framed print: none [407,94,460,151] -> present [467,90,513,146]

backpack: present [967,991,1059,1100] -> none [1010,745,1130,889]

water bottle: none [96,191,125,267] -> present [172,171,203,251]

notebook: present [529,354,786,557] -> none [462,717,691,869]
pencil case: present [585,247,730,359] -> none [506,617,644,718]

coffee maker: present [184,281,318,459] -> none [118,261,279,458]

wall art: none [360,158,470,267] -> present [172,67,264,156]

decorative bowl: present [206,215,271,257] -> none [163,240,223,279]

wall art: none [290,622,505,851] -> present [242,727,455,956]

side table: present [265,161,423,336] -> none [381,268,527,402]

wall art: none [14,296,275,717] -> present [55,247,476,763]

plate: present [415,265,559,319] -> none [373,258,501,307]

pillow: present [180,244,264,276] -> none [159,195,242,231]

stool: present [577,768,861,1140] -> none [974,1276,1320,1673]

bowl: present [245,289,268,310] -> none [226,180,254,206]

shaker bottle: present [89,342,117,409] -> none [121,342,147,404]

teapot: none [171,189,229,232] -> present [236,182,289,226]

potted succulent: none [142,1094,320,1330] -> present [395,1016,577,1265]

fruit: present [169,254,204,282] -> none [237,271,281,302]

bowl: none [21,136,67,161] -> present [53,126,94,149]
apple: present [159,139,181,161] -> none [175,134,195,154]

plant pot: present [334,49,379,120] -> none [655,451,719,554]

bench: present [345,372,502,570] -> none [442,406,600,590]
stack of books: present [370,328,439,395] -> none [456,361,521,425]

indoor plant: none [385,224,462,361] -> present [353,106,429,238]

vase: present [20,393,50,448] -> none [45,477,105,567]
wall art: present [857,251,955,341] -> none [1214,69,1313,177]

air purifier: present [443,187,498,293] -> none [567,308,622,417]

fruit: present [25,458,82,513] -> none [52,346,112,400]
::::
After identifying the lines above that contain "plant", copy each one.

plant pot: present [334,49,379,120] -> none [655,451,719,554]
indoor plant: none [385,224,462,361] -> present [353,106,429,238]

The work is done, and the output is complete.